A ideia, apresentou, é em parceria com a Entreajuda, no projeto Second Chance, aproveitar estes têxteis para fazer resguardos ou revestimento por exemplo de sacos cama que possam ser usados em intervenção social, à luz do que começa a ser feito noutros países. “O problema é que temos um despacho que os hospitais praticamente não cumprem porque é anacrónico, mas quando se quer fazer algo diferente para combater o desperdício esbarramos na legislação. Nos Estados Unidos, cadeias como a Macy’s já vendem inclusive roupa feita com este têxtil e são toneladas que são desperdiçadas. Só no meu bloco no Hospital de Santa Cruz, gastávamos 2 mil unidades por ano”, exemplifica ao i.
Reprocessamento parado
O reprocessamento de dispositivos médicos de uso único é no entanto uma das áreas em que acredita que o país deveria ser mais firme, estimando que só aí o Serviço Nacional de Saúde poderia poupar 60 milhões de euros por ano. “Está tudo parado há um ano”, lamenta.
Em causa, a entrada em vigor no Regulamento Europeu dos Dispositivos Médicos, em maio de 2021, que levou o Infarmed a dar orientações que travaram projetos que estavam já em curso ao abrigo de legislação de 2013. O Hospital de São João, no Porto, pioneiro na reutilização de dispositivos de uso único, confirmou ao i que parou esta atividade, havendo intenções de a retomar. Falta o enquadramento.
João Queiroz e Melo recorda que apesar de terem sido anos de poucos avanços, os resultados do São João mostravam o potencial impacto: um estudo feito apenas com a reutilização de dois dispositivos, uma tesoura e uma máquina de suturar, devidamente esterilizados e recondicionados, permitia uma redução dos custos em 50%, segundo um artigo publicado em 2019 no Portuguese Journal of Public Health.
O cirurgião, que foi co-autor desse trabalho junto com profissionais do São João, salienta que, em cinco anos, só no reprocessamento de um único dispositivo, a tesoura, até então usada apenas uma vez e deitada fora, o hospital poupou 500 mil euros. “Uma análise feita em 13 países concluiu que, só em 2020, foram utilizados 32 milhões de dispositivos remanufaturados em 10 mil hospitais, nos quais incluo os melhores hospitais dos EUA e 28 hospitais universitários alemães. Em Portugal está tudo parado. Assim nunca deixaremos de ser um país pobre”.

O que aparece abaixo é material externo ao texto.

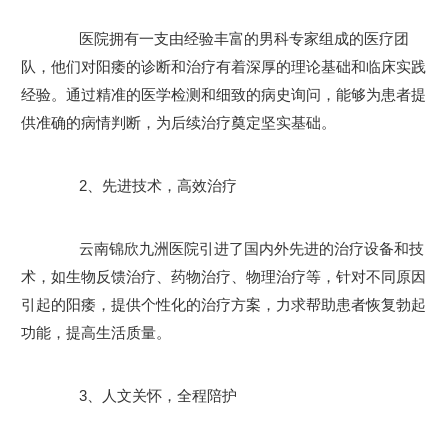
医院拥有一支由经验丰富的男科专家组成的医疗团
队，他们对阳痿的诊断和治疗有着深厚的理论基础和临床实践
经验。通过精准的医学检测和细致的病史询问，能够为患者提
供准确的病情判断，为后续治疗奠定坚实基础。
2、先进技术，高效治疗
云南锦欣九洲医院引进了国内外先进的治疗设备和技
术，如生物反馈治疗、药物治疗、物理治疗等，针对不同原因
引起的阳痿，提供个性化的治疗方案，力求帮助患者恢复勃起
功能，提高生活质量。
3、人文关怀，全程陪护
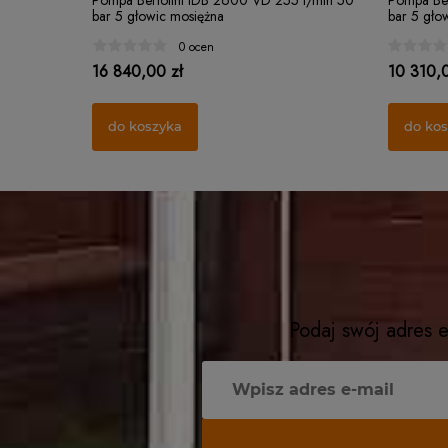
Pompa Bertolini IDB 2600 VD 255 l/min 50
Pompa Ber
bar 5 głowic mosiężna
bar 5 gło
0 ocen
16 840,00 zł
10 310,0
do koszyka
do ko
Podaj swój adres e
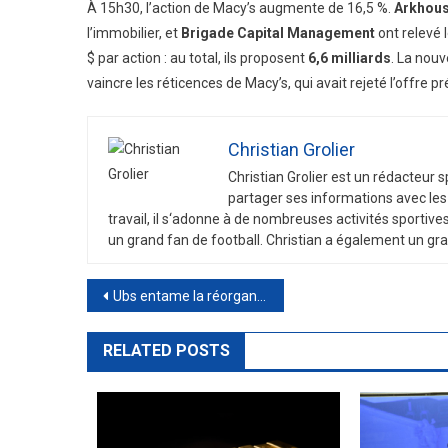
À 15h30, l’action de Macy’s augmente de 16,5 %.
Arkhou
l’immobilier, et
Brigade Capital Management
ont relevé 
$ par action : au total, ils proposent
6,6 milliards
. La nouv
vaincre les réticences de Macy’s, qui avait rejeté l’offre p
Christian Grolier
Christian
Gro
lier
est
un
ré
d
act
eur
s
part
ager
s
es
inform
ations
a
vec
les
tra
v
ail
,
il
s
‘
ad
onne
à
de
n
omb
re
uses
activ
it
és
sport
ive
un
grand
fan
de
football
.
Christian
a
é
gal
ement
un
gra
Post
Ubs entame la réorganisation de la gestion de fortune en Italie. Tous les noms des dirigeants concernés
navigation
RELATED POSTS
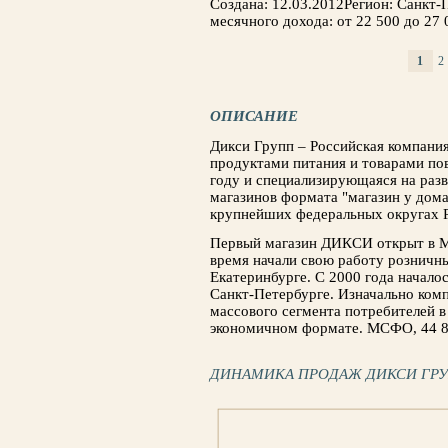
Создана: 12.03.2012Регион: Санкт
месячного дохода: от 22 500 до 27 
1
2
СТРАНИЦЫ
ОПИСАНИЕ
Дикси Групп – Российская компани
продуктами питания и товарами пов
году и специализирующаяся на раз
магазинов формата "магазин у дома
крупнейших федеральных округах 
Первый магазин ДИКСИ открыт в Мо
время начали свою работу рознич
Екатеринбурге. С 2000 года начало
Санкт-Петербурге. Изначально комп
массового сегмента потребителей в
экономичном формате. МСФО, 44 86
ДИНАМИКА ПРОДАЖ ДИКСИ ГР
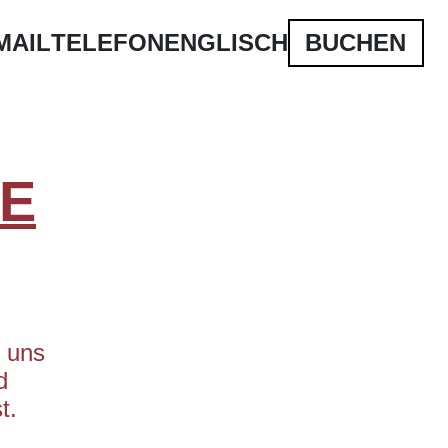
MAIL
TELEFON
ENGLISCH
BUCHEN
RE
i uns
d
t.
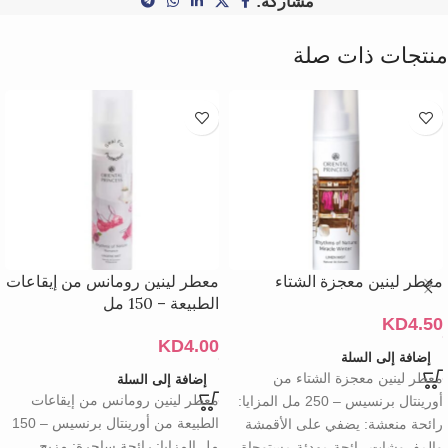
مشاركة:
منتجات ذات صلة
معطر لينين معجزة الشتاء
معطر لينين رومانس من إيقاعات
الطبيعة – 150 مل
KD
4.50
KD
4.00
إضافة إلى السلة
معطر لينين معجزة الشتاء من
إضافة إلى السلة
معطر لينين رومانس من إيقاعات
أورينتال برنسيس – 250 مل المزايا:
الطبيعة من أورينتال برنسيس – 150
رائحة منعشة: يضفي على الأقمشة
مل المزايا: رائحة ساحرة: مزيج
والمفروشات رائحة مهدئة مستوحاة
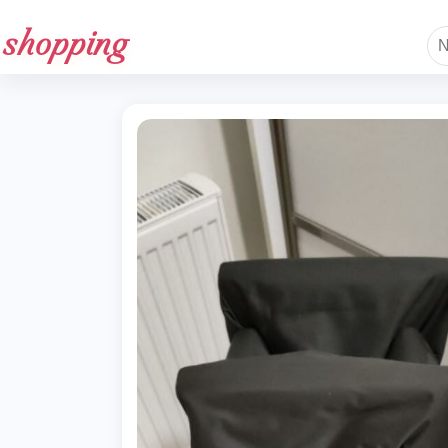
shopping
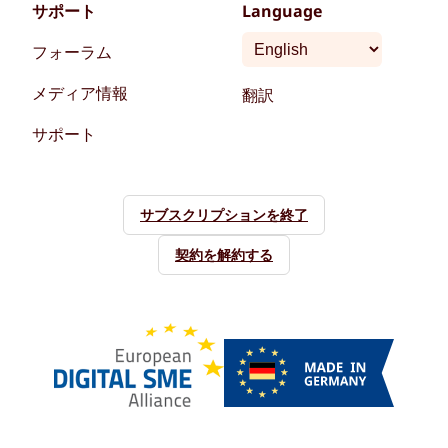
サポート
Language
フォーラム
メディア情報
翻訳
サポート
サブスクリプションを終了
契約を解約する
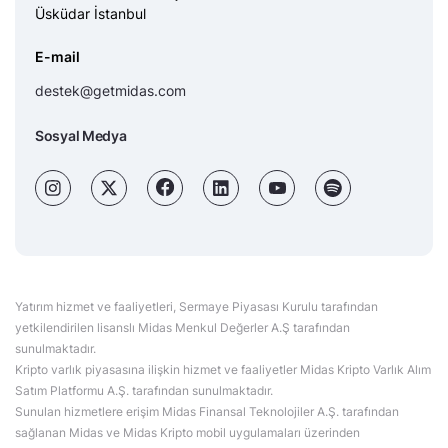
Üsküdar İstanbul
E-mail
destek@getmidas.com
Sosyal Medya
Yatırım hizmet ve faaliyetleri, Sermaye Piyasası Kurulu tarafından
yetkilendirilen lisanslı Midas Menkul Değerler A.Ş tarafından
sunulmaktadır.
Kripto varlık piyasasına ilişkin hizmet ve faaliyetler Midas Kripto Varlık Alım
Satım Platformu A.Ş. tarafından sunulmaktadır.
Sunulan hizmetlere erişim Midas Finansal Teknolojiler A.Ş. tarafından
sağlanan Midas ve Midas Kripto mobil uygulamaları üzerinden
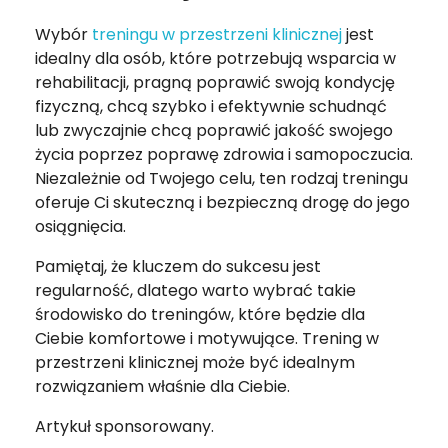
Wybór
treningu w przestrzeni klinicznej
jest
idealny dla osób, które potrzebują wsparcia w
rehabilitacji, pragną poprawić swoją kondycję
fizyczną, chcą szybko i efektywnie schudnąć
lub zwyczajnie chcą poprawić jakość swojego
życia poprzez poprawę zdrowia i samopoczucia.
Niezależnie od Twojego celu, ten rodzaj treningu
oferuje Ci skuteczną i bezpieczną drogę do jego
osiągnięcia.
Pamiętaj, że kluczem do sukcesu jest
regularność, dlatego warto wybrać takie
środowisko do treningów, które będzie dla
Ciebie komfortowe i motywujące. Trening w
przestrzeni klinicznej może być idealnym
rozwiązaniem właśnie dla Ciebie.
Artykuł sponsorowany.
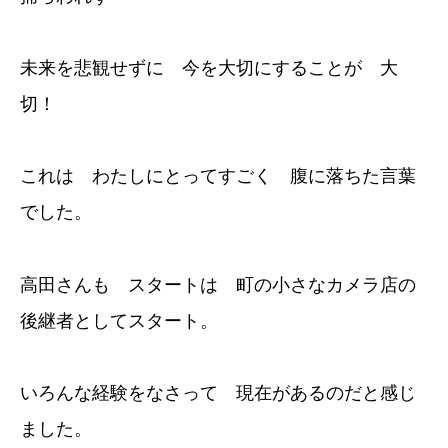
未来を悲観せずに 今を大切にすることが 大
切！
これは わたしにとってすごく 腹に落ちた言葉
でした。
高田さんも スタートは 町の小さなカメラ店の
後継者としてスタート。
いろんな経験をなさって 現在があるのだと感じ
ました。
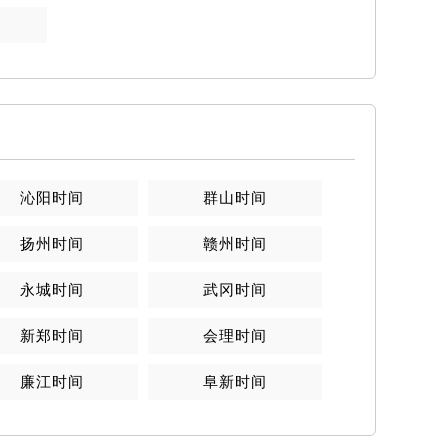
沁阳
时间
群山
时间
扬州
时间
赣州
时间
永城
时间
武冈
时间
新郑
时间
会理
时间
廉江
时间
阜新
时间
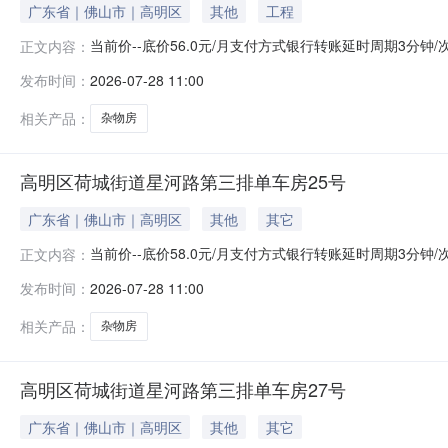
广东省｜佛山市｜高明区
其他
工程
当前价--底价56.0元/月支付方式银行转账延时周期3分钟
正文内容：
报名开始时间2026-07-28报名结束时间2026-08-0
发布时间：
2026-07-28 11:00
泰和花园3座二层6号杂物房资产编号202106070025-
相关产品：
杂物房
高明区荷城街道星河路第三排单车房25号
广东省｜佛山市｜高明区
其他
其它
当前价--底价58.0元/月支付方式银行转账延时周期3分钟
正文内容：
报名开始时间2026-07-28报名结束时间2026-08-0
发布时间：
2026-07-28 11:00
排单车房25号资产编号20241225-3资产类别--面积
相关产品：
杂物房
高明区荷城街道星河路第三排单车房27号
广东省｜佛山市｜高明区
其他
其它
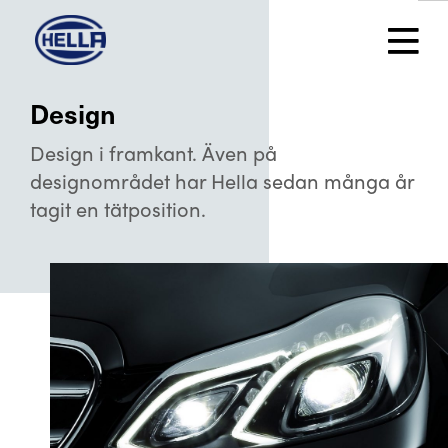
Design
Design i framkant. Även på
designområdet har Hella sedan många år
tagit en tätposition.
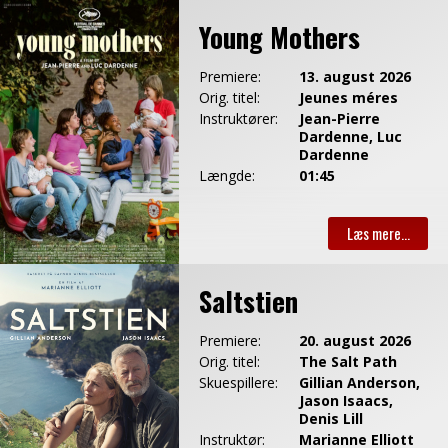
Young Mothers
Premiere:
13. august 2026
Orig. titel:
Jeunes méres
Instruktører:
Jean-Pierre
Dardenne, Luc
Dardenne
Længde:
01:45
Saltstien
Premiere:
20. august 2026
Orig. titel:
The Salt Path
Skuespillere:
Gillian Anderson,
Jason Isaacs,
Denis Lill
Instruktør:
Marianne Elliott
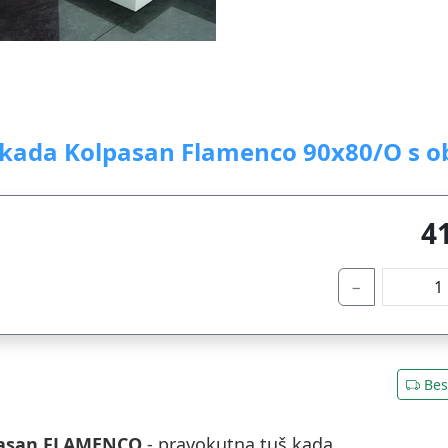
 kada Kolpasan Flamenco 90x80/O s 
4
−
Bes
asan FLAMENCO
- pravokutna tuš kada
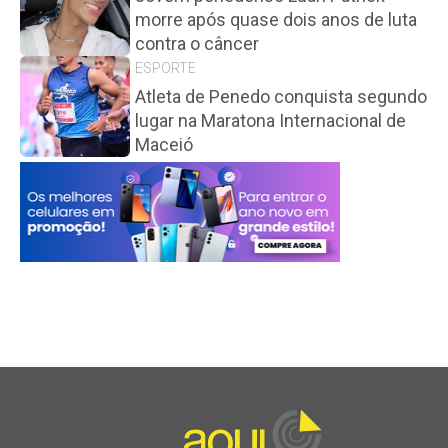
morre após quase dois anos de luta
contra o câncer
ESPORTE
Atleta de Penedo conquista segundo
lugar na Maratona Internacional de
Maceió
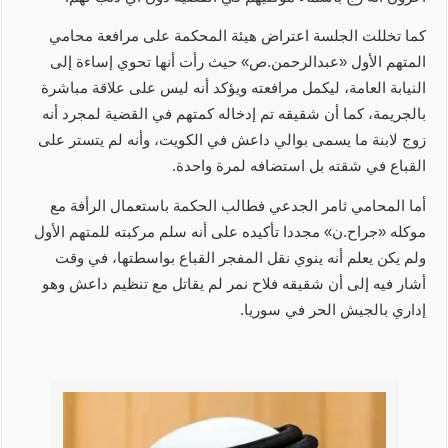
كما تخللت الجلسة اعتراض هيئة المحكمة على مرافعة محامي
المتهم الأول «عبدالرحمن.ص» حيث رأت أنها تحوي إساءة إلى
النيابة العامة، ليكمل مرافعته ويؤكد أنه ليس على علاقة مباشرة
بالجريمة، كما أن شقيقه تم إدخاله كمتهم في القضية لمجرد أنه
زوج لابنة ما يسمى بوالي داعش في الكويت، وأنه لم يتستر على
القباع في شقته بل استضافه لمرة واحدة.
أما المحامي ثامر الجدعي فطالب الحكمة باستعمال الرأفة مع
موكله «جراح.ن» مجددا تأكيده على أنه سلم مركبته للمتهم الأول
ولم يكن يعلم أنه ينوي نقل المفجر القباع بواسطتها، في وقت
أشار فيه إلى أن شقيقه فلاح نمر لم يقاتل مع تنظيم داعش وهو
إداري بالجيش الحر في سوريا.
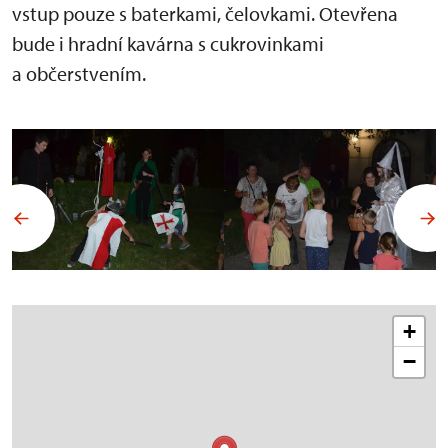
vstup pouze s baterkami, čelovkami. Otevřena
bude i hradní kavárna s cukrovinkami
a občerstvením.
+
−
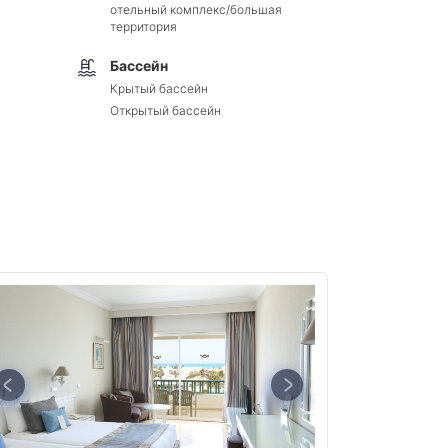
отельный комплекс/большая
территория
Бассейн
Крытый бассейн
Открытый бассейн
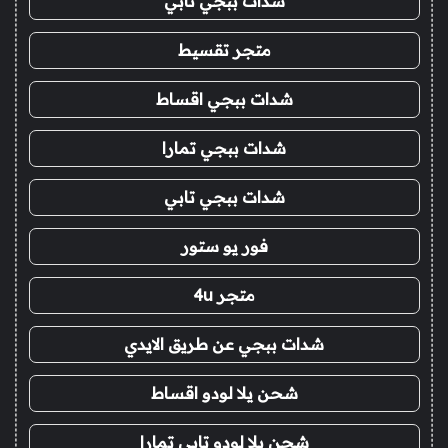
شدات ببجي تابي
متجر تقسيط
شدات ببجي اقساط
شدات ببجي تمارا
شدات ببجي تابي
فور يو ستور
متجر 4u
شدات ببجي عن طريق الايدي
شحن يلا لودو اقساط
شحن يلا لودو تابي تمارا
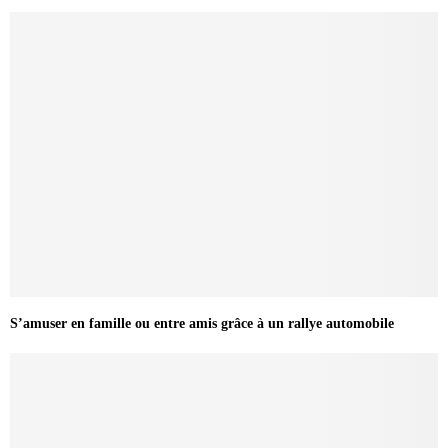
S’amuser en famille ou entre amis grâce à un rallye automobile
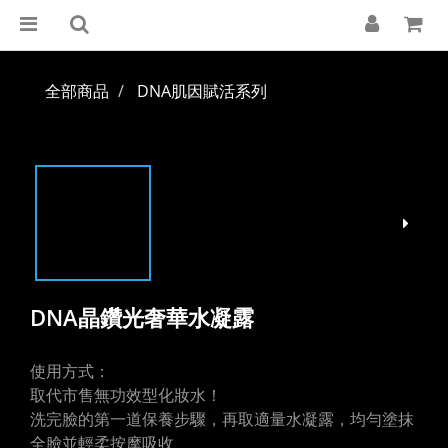
全部商品
DNA肌因賦活系列
DNA晶鑽光奢華水凝露
使用方式：
取代市售無功效型化妝水！
洗完臉的第一道保養步驟，再取適量水凝露，均勻塗抹
全臉並輕柔按摩吸收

O i procurou um esclarecimento em que ponto se encontra o enquadramento da reutilização de dispositivos médicos de uso único em Portugal, não tendo obtido resposta do Ministério da Saúde ou do Infarmed.
Há áreas em que tem havido alguns avanços, nomeadamente projetos para maior eficiência energética, financiados pelo Programa Operacional Sustentabilidade e Eficiência no Uso de Recursos (POSEUR). Como o SOL noticiou, houve 27 projetos de hospitais do SNS financiados no valor de 90 milhões de euros, entre os quais projetos de monta no Hospital de Santa Maria e no Amadora-Sintra, que em abril passaram a ter painéis fotovoltaicos a funcionar no perímetro hospitalar, entre outras mudanças estruturais que estimam que poderão diminuir em 30% os consumos energéticos das unidades. Mas também aí o caminho é longo: segundo o último ranking de eficiência dos hospitais publicado pela Administração Central do Sistema de Saúde, referente a 2020, se todos atingissem o mesmo patamar seria possível obter uma poupança de 6,1 milhões de euros em eletricidade – valores calculados ainda antes da escalada nos preços da energia – e 2,1 milhões de euros na fatura da água. Seria uma redução de 85.432.460 kWh, quatro vezes o consumo do hospital de Santa Maria. Para Queiroz e Melo, com um sistema mais eficiente e mudanças também nos comportamentos, seria possível reduzir a pegada ecológica dos hospitais em 30%.